# [SOLVED] Realtek AC'97 Audio - This device cannot start (Code 10)



## Bianco88 (Apr 15, 2012)

Hi everyone, I really need your help!
I have a packard bell laptop, it's an easynote a8, and I recently formatted the hard disk and reinstalled windows xp (with SP3)
After that windows wasn't able to recognize my sound card, but i've seen that it's a realtek ac'97 and installed the latest driver from the realtek website.
Now windows recognize it correctly but it still doesn't work, on the device status it says "This device cannot start (Code 10)"
How can i resolve this situation?I suppose i still miss some drivers but I have no idea which ones!
Thanks a lot in advance for your help!


----------



## Bianco88 (Apr 15, 2012)

*Re: Realtek AC'97 Audio - This device cannot start (Code 10)*

ok, found the solution, sorry if I bothered you, it was actually pretty easy 
in case someone with the same problem will end up in this webpage, you just have to install the first driver that you can find in this link:
Packard Bell EasyNote A8 series drivers


----------



## pip22 (Aug 22, 2004)

Thanks for the update.
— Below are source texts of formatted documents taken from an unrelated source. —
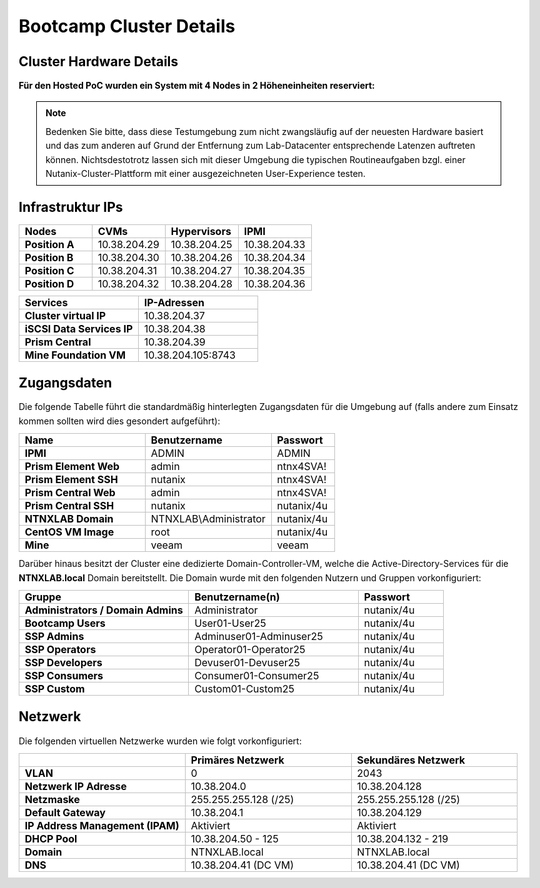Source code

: .. _clusterdetails:

------------------------
Bootcamp Cluster Details
------------------------

Cluster Hardware Details
++++++++++++++++++++++++


**Für den Hosted PoC wurden ein System mit 4 Nodes in 2 Höheneinheiten reserviert:**

.. figure:: images/cluster3060g5a.png

.. note::
  Bedenken Sie bitte, dass diese Testumgebung zum nicht zwangsläufig  auf der neuesten Hardware basiert und das zum anderen auf Grund der Entfernung zum Lab-Datacenter entsprechende Latenzen auftreten können. Nichtsdestotrotz lassen sich mit dieser Umgebung die typischen Routineaufgaben bzgl. einer Nutanix-Cluster-Plattform mit einer ausgezeichneten User-Experience testen.

Infrastruktur IPs
+++++++++++++++++

.. list-table::
   :widths: 10 10 10 10
   :header-rows: 1

   * - Nodes
     - CVMs
     - Hypervisors
     - IPMI
   * - **Position A**
     - 10.38.204.29
     - 10.38.204.25
     - 10.38.204.33
   * - **Position B**
     - 10.38.204.30
     - 10.38.204.26
     - 10.38.204.34
   * - **Position C**
     - 10.38.204.31
     - 10.38.204.27
     - 10.38.204.35
   * - **Position D**
     - 10.38.204.32
     - 10.38.204.28
     - 10.38.204.36


.. list-table::
  :widths: 20 20
  :header-rows: 1

  * - Services
    - IP-Adressen
  * - **Cluster virtual IP**
    - 10.38.204.37
  * - **iSCSI Data Services IP**
    - 10.38.204.38
  * - **Prism Central**
    - 10.38.204.39
  * - **Mine Foundation VM**
    - 10.38.204.105:8743


Zugangsdaten
++++++++++++

Die folgende Tabelle führt die standardmäßig hinterlegten Zugangsdaten für die Umgebung auf (falls andere zum Einsatz kommen sollten wird dies gesondert aufgeführt):

.. list-table::
  :widths: 20 20 10
  :header-rows: 1

  * - Name
    - Benutzername
    - Passwort
  * - **IPMI**
    - ADMIN
    - ADMIN
  * - **Prism Element Web**
    - admin
    - ntnx4SVA!
  * - **Prism Element SSH**
    - nutanix
    - ntnx4SVA!
  * - **Prism Central Web**
    - admin
    - ntnx4SVA!
  * - **Prism Central SSH**
    - nutanix
    - nutanix/4u
  * - **NTNXLAB Domain**
    - NTNXLAB\\Administrator
    - nutanix/4u
  * - **CentOS VM Image**
    - root
    - nutanix/4u
  * - **Mine**
    - veeam
    - veeam


Darüber hinaus besitzt der Cluster eine dedizierte Domain-Controller-VM, welche die Active-Directory-Services für die **NTNXLAB.local** Domain bereitstellt. Die Domain wurde mit den folgenden Nutzern und Gruppen vorkonfiguriert:

.. list-table::
  :widths: 20 20 10
  :header-rows: 1

  * - Gruppe
    - Benutzername(n)
    - Passwort
  * - **Administrators / Domain Admins**
    - Administrator
    - nutanix/4u
  * - **Bootcamp Users**
    - User01-User25
    - nutanix/4u
  * - **SSP Admins**
    - Adminuser01-Adminuser25
    - nutanix/4u
  * - **SSP Operators**
    - Operator01-Operator25
    - nutanix/4u
  * - **SSP Developers**
    - Devuser01-Devuser25
    - nutanix/4u
  * - **SSP Consumers**
    - Consumer01-Consumer25
    - nutanix/4u
  * - **SSP Custom**
    - Custom01-Custom25
    - nutanix/4u

Netzwerk
++++++++

Die folgenden virtuellen Netzwerke wurden wie folgt vorkonfiguriert:

.. list-table::
   :widths: 33 33 33
   :header-rows: 1

   * -
     - **Primäres** Netzwerk
     - **Sekundäres** Netzwerk
   * - **VLAN**
     - 0
     - 2043
   * - **Netzwerk IP Adresse**
     - 10.38.204.0
     - 10.38.204.128
   * - **Netzmaske**
     - 255.255.255.128 (/25)
     - 255.255.255.128 (/25)
   * - **Default Gateway**
     - 10.38.204.1
     - 10.38.204.129
   * - **IP Address Management (IPAM)**
     - Aktiviert
     - Aktiviert
   * - **DHCP Pool**
     - 10.38.204.50  - 125
     - 10.38.204.132 - 219
   * - **Domain**
     - NTNXLAB.local
     - NTNXLAB.local
   * - **DNS**
     - 10.38.204.41 (DC VM)
     - 10.38.204.41 (DC VM)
To Packard Bell PC & laptop owners please note:

Download any drivers you need from _Packard Bell's own website_ to be certain they are the correct ones, not from the device manufacturer's website, or worse, other third-party websites where drivers may have been "spiked" with malware or otherwise modified for malicious purposes. 

There is no need to search on Google for Packard Bell drivers (unless you're just searching for the official PB support site of course).

The OP was lucky, he fell upon a third-party website that had the proper & "clean" drivers for his model, but it's advisable to go straight to Packard Bell's official support website.


----------